2022年3月18日金曜日

スピード感

 「何かを言うことは最後通告のように行ない、実はそれが話のはじまりであることに気がつかないことが多いのではないだろうか。黙っているのではなく、もし、ものを言いはじめたのなら、そこから困難な話合いを続行してゆく覚悟が必要と思われる」(河合隼雄「こころの処方箋」)

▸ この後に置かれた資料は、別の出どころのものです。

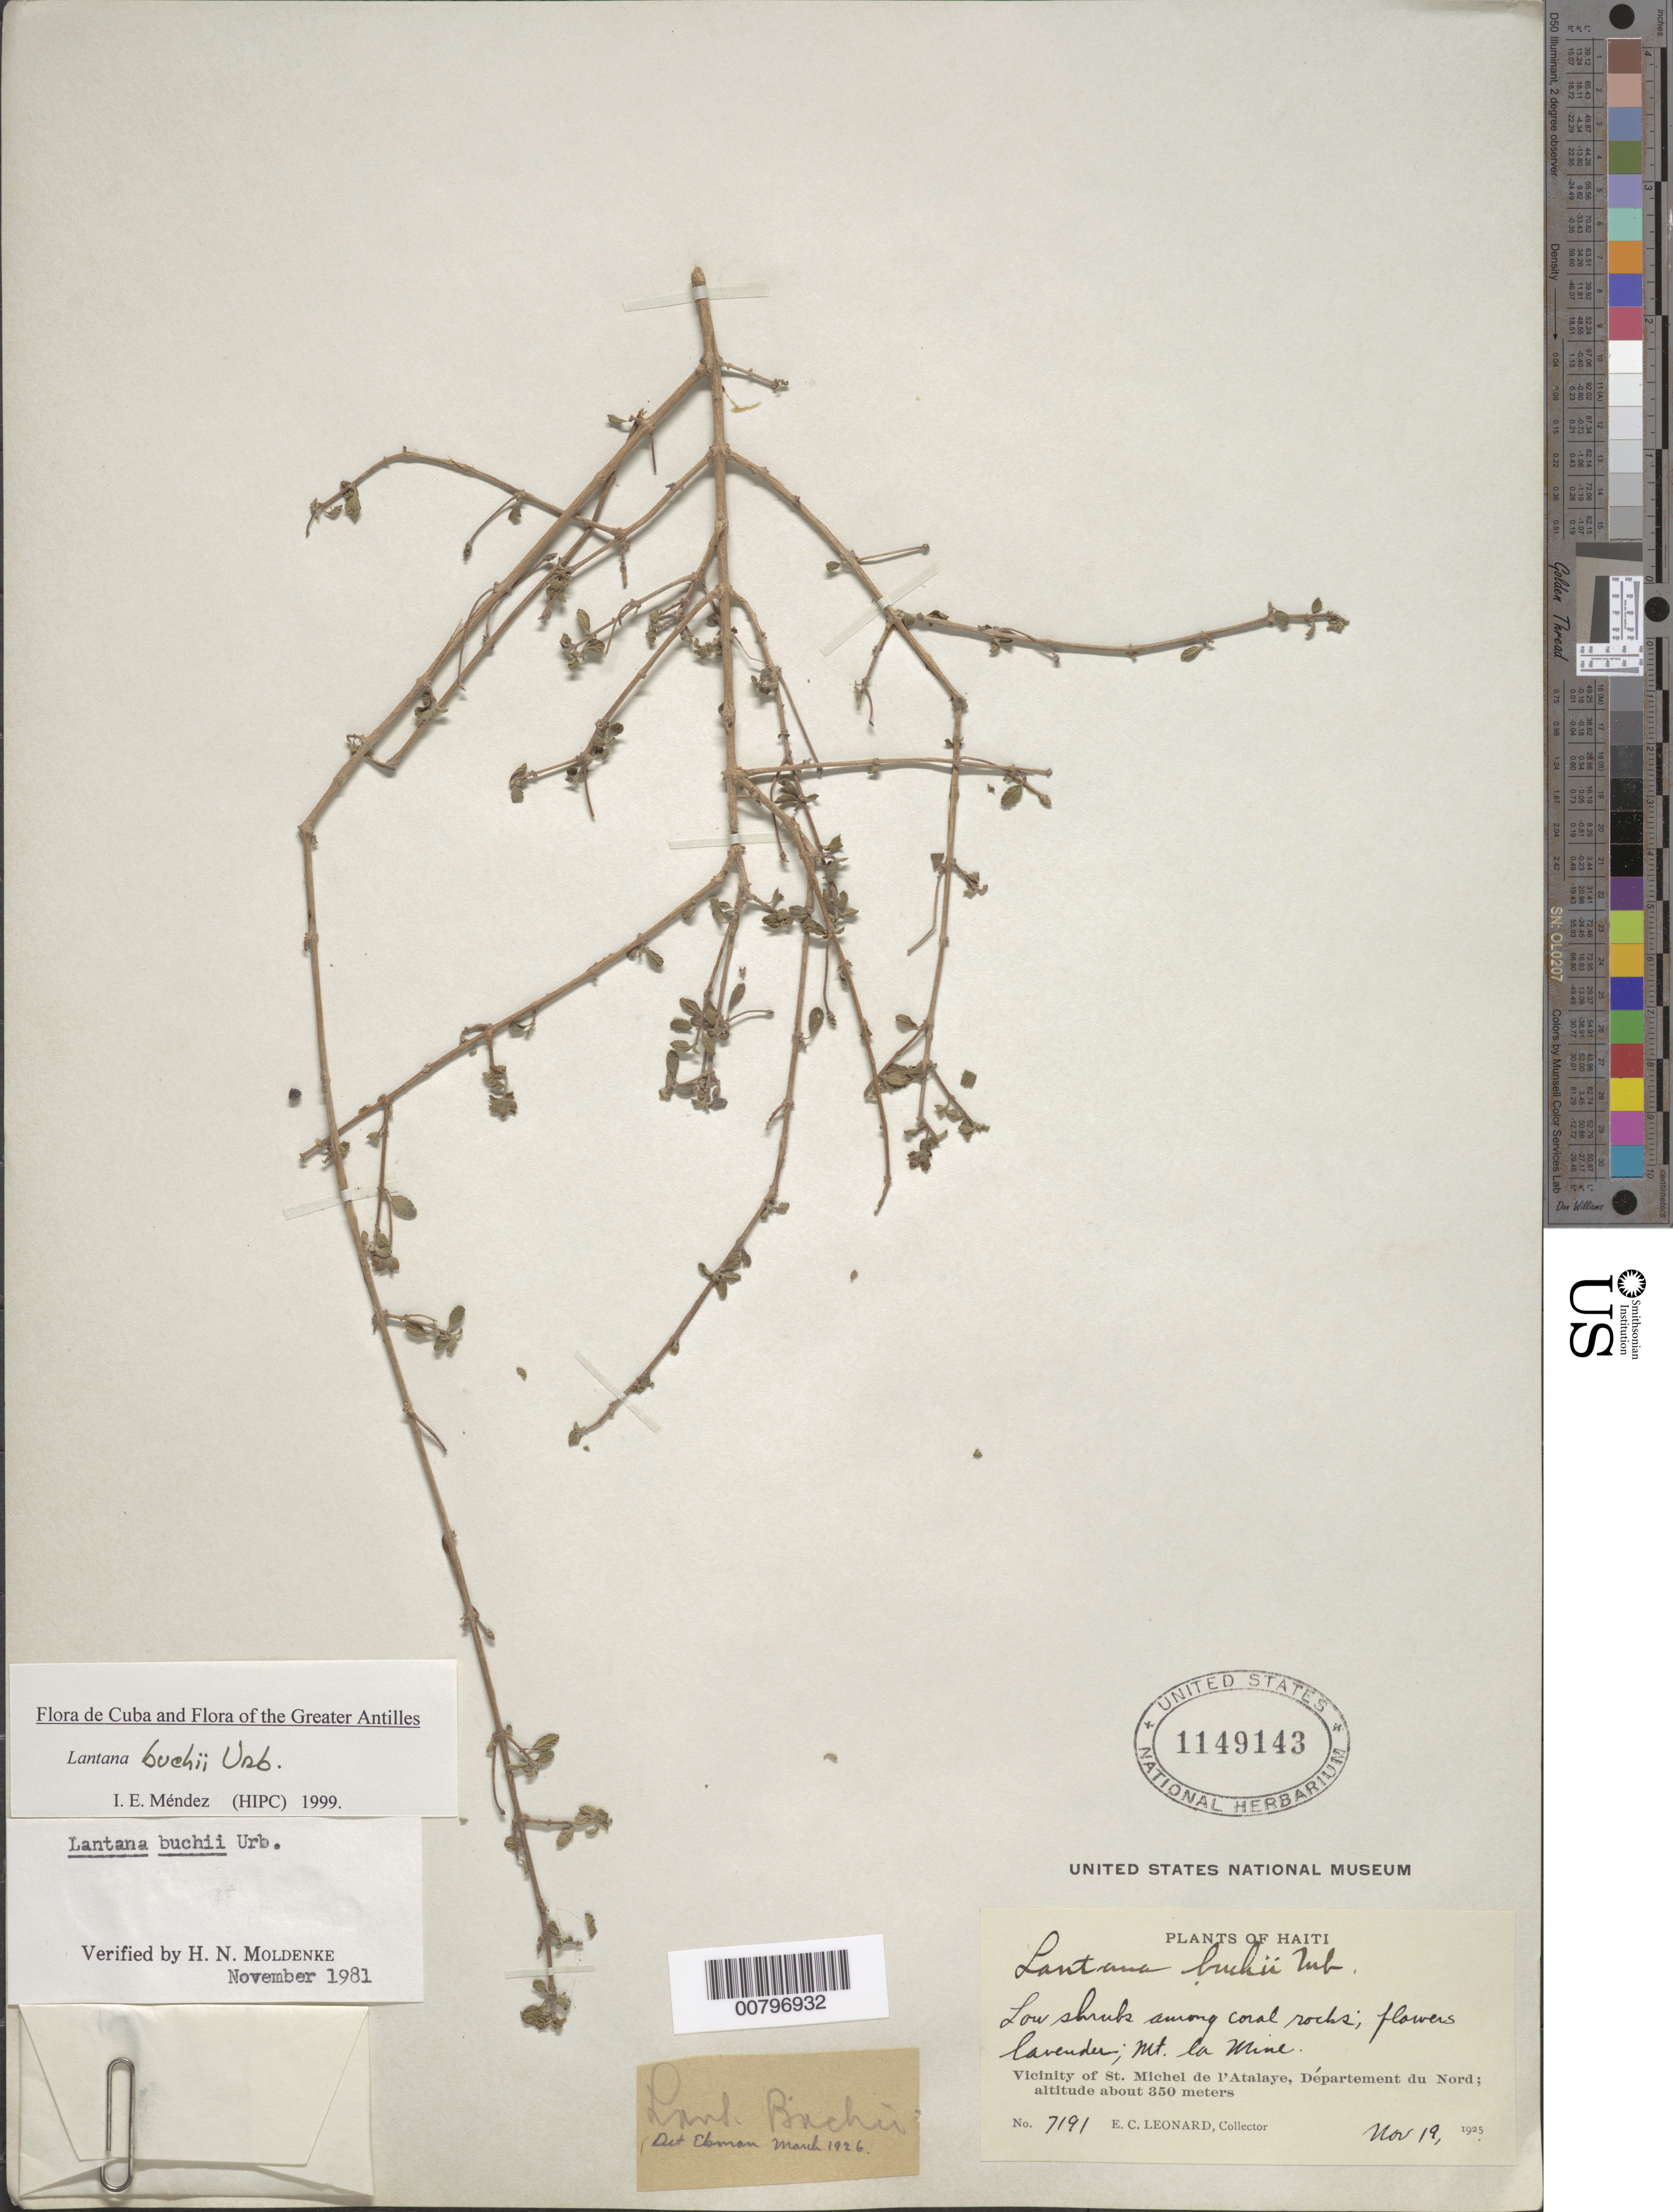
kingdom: Plantae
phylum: Tracheophyta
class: Magnoliopsida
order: Lamiales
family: Verbenaceae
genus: Lantana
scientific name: Lantana buchii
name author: Urb.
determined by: Méndez, Isidro E., (HIPC)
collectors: E. C. Leonard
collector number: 7191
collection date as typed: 19 Nov 1925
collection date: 1925-11-19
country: Haiti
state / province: Artibonite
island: Hispaniola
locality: Vicinity of St. Michel de l'Atalaye; Mt la Mine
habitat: Among coral rocks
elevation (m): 350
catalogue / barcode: US 1149143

「○○という意見も出ています」をやる限りでは、そうですか、そういう意見も出ていますか、で逃げられてしまう。なぜならば、その意見を発したのはアナタではないからだ。池上(彰)に「私はこう思う」だけを語ってほしいと思う。接続詞が沢山あってもいい。こちらにわかりやすく伝わらなくても構わない。それなりに難しくたって、こちらはこちらでそれを読み解こうと踏ん張るのだから、あまりこちらの理解を軽視しないでほしいとも思う。

「感」といえば、「スピード感」という言葉も連呼され、それは一向に、「スピード」が出ていない証左にもなった。「風を切りながら疾走しています」と「風を切るような勢いで疾走している感じ」では、天と地の差がある。なにせ、後者は疾走しちゃいないのだ。日本はこっちだった。